__Data section__
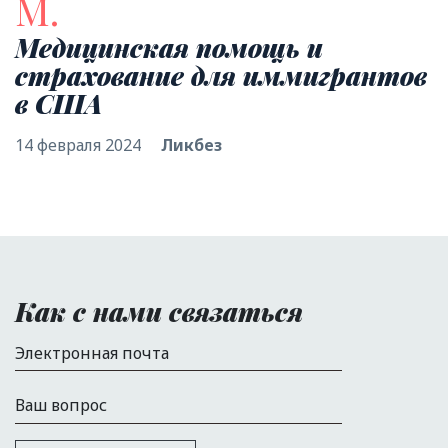
М.
Медицинская помощь и
страхование для иммигрантов
в США
14 февраля 2024
Ликбез
Как с нами связаться
Электронная почта
Ваш вопрос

__Exercise prompt__
Give the text of the records again with "Ваш вопрос" switched to "Ваше сообщение" and everything else unchanged. Leave out the pictures.

__Solution for this task__
М.
Медицинская помощь и
страхование для иммигрантов
в США
14 февраля 2024
Ликбез
Как с нами связаться
Электронная почта
Ваше сообщение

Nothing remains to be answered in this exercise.